(Page-level text extractions)
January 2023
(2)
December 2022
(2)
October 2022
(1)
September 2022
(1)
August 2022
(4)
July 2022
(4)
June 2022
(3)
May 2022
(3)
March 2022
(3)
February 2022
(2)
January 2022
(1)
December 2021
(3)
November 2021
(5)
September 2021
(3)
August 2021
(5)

**Your task:** Give the records back in full, word for word.

**Response:**
January 2023
(2)
December 2022
(2)
October 2022
(1)
September 2022
(1)
August 2022
(4)
July 2022
(4)
June 2022
(3)
May 2022
(3)
March 2022
(3)
February 2022
(2)
January 2022
(1)
December 2021
(3)
November 2021
(5)
September 2021
(3)
August 2021
(5)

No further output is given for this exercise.